UK recovery still unbalanced and unstable
Posted on December 03, 2014 by Paul Mac Flynn
Chancellor George Osborne's Autumn Statement contained few new announcements and some decidedly grim long-term trends for the UK economy. There were further details given on pre-announced infrastructural spending on house building, roads and rail in addition to earmarked funding for established science and research. The chancellor also outlined a major reform to the way stamp duty is levied in the United Kingdom, removing the "cliff edge" that exists as the price of a property moves between established bands. While reform of this tax is welcome, it could be perceived as a further attempt to boost house prices and activity in teh market. It is estimated that the cost of this policy will be in the region of £800m annually. Air passenger duty was also reduced along with a continuing freeze in fuel duty. There were small uprates to the personal tax allowance and the higher rate band.

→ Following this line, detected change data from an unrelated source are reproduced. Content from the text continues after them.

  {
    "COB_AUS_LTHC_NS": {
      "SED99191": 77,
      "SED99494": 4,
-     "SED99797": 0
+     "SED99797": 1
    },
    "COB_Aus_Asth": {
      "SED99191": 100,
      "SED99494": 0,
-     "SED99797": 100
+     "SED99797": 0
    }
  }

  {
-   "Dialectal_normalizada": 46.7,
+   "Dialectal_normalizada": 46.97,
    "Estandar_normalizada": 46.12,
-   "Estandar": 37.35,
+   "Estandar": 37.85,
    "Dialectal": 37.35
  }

The Office for Budget Responsibility's forecasts were also published which confirmed that the UK's GDP would grow by 3% IN 2014. While the OBR figures for 2014 and 2015 have been upgraded since the Budget, the figures for the years 2016-18 have been downgraded. The downward revision casts uncertainty over the future of the UK economy and the sustainability of its current growth path. While government borrowing will fall this year, the deficit is forecast to be higher than at the time of the Budget owing to reduced revenues. In particular the fall-off in income tax revenues raises serious concerns about the growth of low-paid employment across the United Kingdom. On wages, the OBR forecast that they will not return to their pre-crisis levels in the next five years. Additionally the government's spending plans will see spending frozen in 2019-20 indicating real terms cuts for the entire of the next Parliament.

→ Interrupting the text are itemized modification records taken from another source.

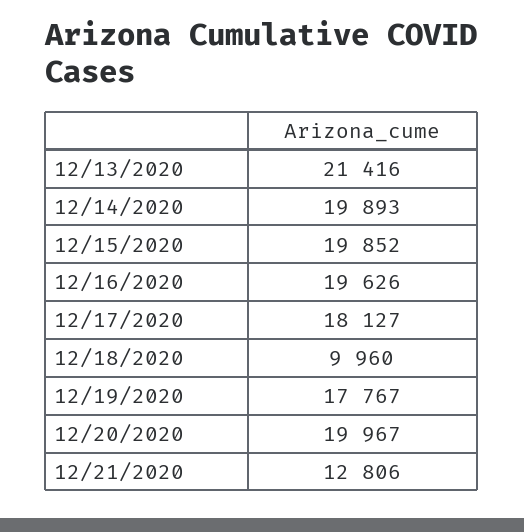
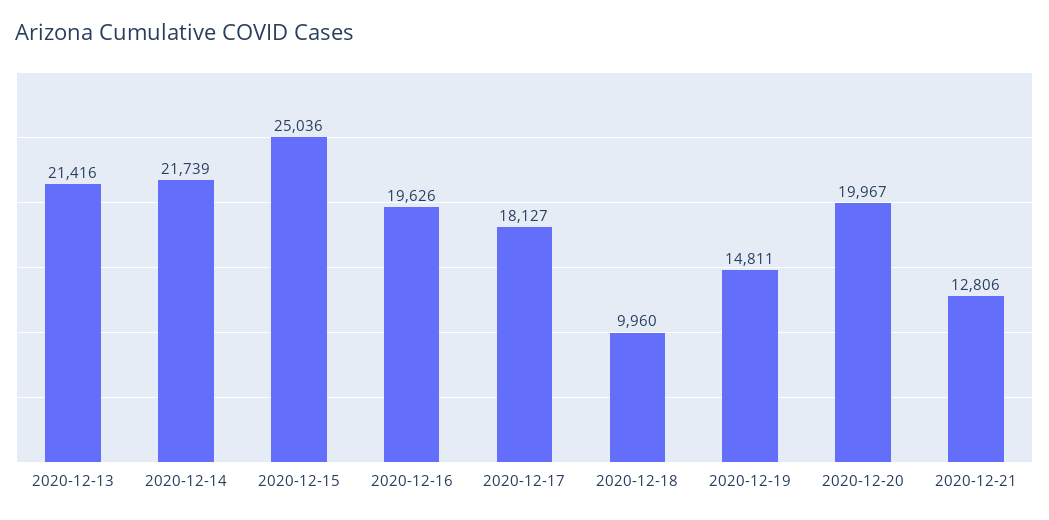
  {
    "12/13/2020": 21416,
-   "12/14/2020": 19893,
+   "12/14/2020": 21739,
-   "12/15/2020": 19852,
+   "12/15/2020": 25036,
    "12/16/2020": 19626,
    "12/17/2020": 18127,
    "12/18/2020": 9960,
-   "12/19/2020": 17767,
+   "12/19/2020": 14811,
    "12/20/2020": 19967,
    "12/21/2020": 12806
  }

The significant announcement for Northern Ireland was that the government would legislate to devolve corporation tax powers to Northern Ireland within this parliament, in the event that agreement is reached by political parties in the current round of talks. Given that this talks process also seeks agreement on the implementation of Welfare Reform it seems likely that the impact on NI's public finances from any reduction in corporation tax will face more intense scrutiny. The full cost of any reduction in corporation tax will have to be met by reductions in expenditure on public services in Northern Ireland. Given the scale of the most recent round of cuts announced in the Northern Ireland Draft Budget 2015-16 and the prospect of another spending round reductions from 2016, the cost of cutting corporation tax would prove unsustainable.
Beyond public finance concerns the ability of a reduction in the rate of corporation tax to deliver significant extra economic activity is highly questionable. The nature of the corporation tax base in the Republic of Ireland makes direct comparisons between the corporation tax rates in the two regions inappropriate. Furthermore international opinion is moving against this kind of aggressive tax competition, as evidenced by the OECD announcements earlier this year.
As outlined in the forthcoming NERI Winter QEO, the key to building jobs and boosting wages and productivity in Northern Ireland is through investment in our industrial base. Identifying and supporting key innovation challenges in growth sectors of the economy is the more sustainable, efficient and equitable way to build prosperity.